*** GIVEN DATA Section Begins ***

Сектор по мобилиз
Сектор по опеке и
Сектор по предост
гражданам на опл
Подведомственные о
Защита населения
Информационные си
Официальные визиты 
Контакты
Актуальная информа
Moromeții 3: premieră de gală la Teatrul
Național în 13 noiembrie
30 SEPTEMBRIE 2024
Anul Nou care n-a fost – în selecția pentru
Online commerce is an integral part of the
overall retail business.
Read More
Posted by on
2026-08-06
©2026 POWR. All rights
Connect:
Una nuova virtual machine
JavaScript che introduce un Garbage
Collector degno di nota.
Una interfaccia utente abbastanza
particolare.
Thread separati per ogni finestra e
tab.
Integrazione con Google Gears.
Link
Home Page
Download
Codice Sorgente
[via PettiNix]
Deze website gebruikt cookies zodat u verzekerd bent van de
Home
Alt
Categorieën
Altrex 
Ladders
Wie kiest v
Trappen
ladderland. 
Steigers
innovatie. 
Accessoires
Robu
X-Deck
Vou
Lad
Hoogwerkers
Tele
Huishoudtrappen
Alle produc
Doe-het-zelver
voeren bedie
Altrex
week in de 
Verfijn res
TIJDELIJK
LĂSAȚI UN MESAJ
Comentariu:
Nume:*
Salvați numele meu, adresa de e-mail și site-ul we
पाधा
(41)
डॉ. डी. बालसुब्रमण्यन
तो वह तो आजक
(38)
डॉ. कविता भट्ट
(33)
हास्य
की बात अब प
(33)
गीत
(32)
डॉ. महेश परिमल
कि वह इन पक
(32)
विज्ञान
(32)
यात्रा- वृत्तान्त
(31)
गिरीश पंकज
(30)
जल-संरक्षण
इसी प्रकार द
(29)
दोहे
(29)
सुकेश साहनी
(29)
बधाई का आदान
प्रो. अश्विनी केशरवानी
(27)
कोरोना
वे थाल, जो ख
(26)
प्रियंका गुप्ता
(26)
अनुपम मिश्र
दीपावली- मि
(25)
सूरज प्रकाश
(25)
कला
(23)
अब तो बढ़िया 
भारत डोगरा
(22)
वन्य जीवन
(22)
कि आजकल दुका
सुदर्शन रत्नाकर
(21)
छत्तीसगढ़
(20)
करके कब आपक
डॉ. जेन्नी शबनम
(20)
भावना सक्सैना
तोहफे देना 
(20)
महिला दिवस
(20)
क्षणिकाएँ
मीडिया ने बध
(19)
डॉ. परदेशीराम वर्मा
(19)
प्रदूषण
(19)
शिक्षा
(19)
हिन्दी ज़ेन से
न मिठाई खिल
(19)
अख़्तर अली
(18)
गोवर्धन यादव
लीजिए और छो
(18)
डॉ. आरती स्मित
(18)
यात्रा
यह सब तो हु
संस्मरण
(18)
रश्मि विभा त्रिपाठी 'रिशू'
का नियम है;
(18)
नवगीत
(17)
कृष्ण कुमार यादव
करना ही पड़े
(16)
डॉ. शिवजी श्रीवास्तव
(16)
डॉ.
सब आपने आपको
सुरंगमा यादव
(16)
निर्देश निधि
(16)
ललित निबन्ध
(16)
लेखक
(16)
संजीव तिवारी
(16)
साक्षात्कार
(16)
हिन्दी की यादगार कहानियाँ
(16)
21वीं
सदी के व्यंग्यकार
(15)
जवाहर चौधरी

*** GIVEN DATA Section Ends ***

- WHAT TO WORK ON
Please copy every line of the records above, changing nothing.

- SOLUTION FOR THIS TASK
Сектор по мобилиз
Сектор по опеке и
Сектор по предост
гражданам на опл
Подведомственные о
Защита населения
Информационные си
Официальные визиты 
Контакты
Актуальная информа
Moromeții 3: premieră de gală la Teatrul
Național în 13 noiembrie
30 SEPTEMBRIE 2024
Anul Nou care n-a fost – în selecția pentru
Online commerce is an integral part of the
overall retail business.
Read More
Posted by on
2026-08-06
©2026 POWR. All rights
Connect:
Una nuova virtual machine
JavaScript che introduce un Garbage
Collector degno di nota.
Una interfaccia utente abbastanza
particolare.
Thread separati per ogni finestra e
tab.
Integrazione con Google Gears.
Link
Home Page
Download
Codice Sorgente
[via PettiNix]
Deze website gebruikt cookies zodat u verzekerd bent van de
Home
Alt
Categorieën
Altrex 
Ladders
Wie kiest v
Trappen
ladderland. 
Steigers
innovatie. 
Accessoires
Robu
X-Deck
Vou
Lad
Hoogwerkers
Tele
Huishoudtrappen
Alle produc
Doe-het-zelver
voeren bedie
Altrex
week in de 
Verfijn res
TIJDELIJK
LĂSAȚI UN MESAJ
Comentariu:
Nume:*
Salvați numele meu, adresa de e-mail și site-ul we
पाधा
(41)
डॉ. डी. बालसुब्रमण्यन
तो वह तो आजक
(38)
डॉ. कविता भट्ट
(33)
हास्य
की बात अब प
(33)
गीत
(32)
डॉ. महेश परिमल
कि वह इन पक
(32)
विज्ञान
(32)
यात्रा- वृत्तान्त
(31)
गिरीश पंकज
(30)
जल-संरक्षण
इसी प्रकार द
(29)
दोहे
(29)
सुकेश साहनी
(29)
बधाई का आदान
प्रो. अश्विनी केशरवानी
(27)
कोरोना
वे थाल, जो ख
(26)
प्रियंका गुप्ता
(26)
अनुपम मिश्र
दीपावली- मि
(25)
सूरज प्रकाश
(25)
कला
(23)
अब तो बढ़िया 
भारत डोगरा
(22)
वन्य जीवन
(22)
कि आजकल दुका
सुदर्शन रत्नाकर
(21)
छत्तीसगढ़
(20)
करके कब आपक
डॉ. जेन्नी शबनम
(20)
भावना सक्सैना
तोहफे देना 
(20)
महिला दिवस
(20)
क्षणिकाएँ
मीडिया ने बध
(19)
डॉ. परदेशीराम वर्मा
(19)
प्रदूषण
(19)
शिक्षा
(19)
हिन्दी ज़ेन से
न मिठाई खिल
(19)
अख़्तर अली
(18)
गोवर्धन यादव
लीजिए और छो
(18)
डॉ. आरती स्मित
(18)
यात्रा
यह सब तो हु
संस्मरण
(18)
रश्मि विभा त्रिपाठी 'रिशू'
का नियम है;
(18)
नवगीत
(17)
कृष्ण कुमार यादव
करना ही पड़े
(16)
डॉ. शिवजी श्रीवास्तव
(16)
डॉ.
सब आपने आपको
सुरंगमा यादव
(16)
निर्देश निधि
(16)
ललित निबन्ध
(16)
लेखक
(16)
संजीव तिवारी
(16)
साक्षात्कार
(16)
हिन्दी की यादगार कहानियाँ
(16)
21वीं
सदी के व्यंग्यकार
(15)
जवाहर चौधरी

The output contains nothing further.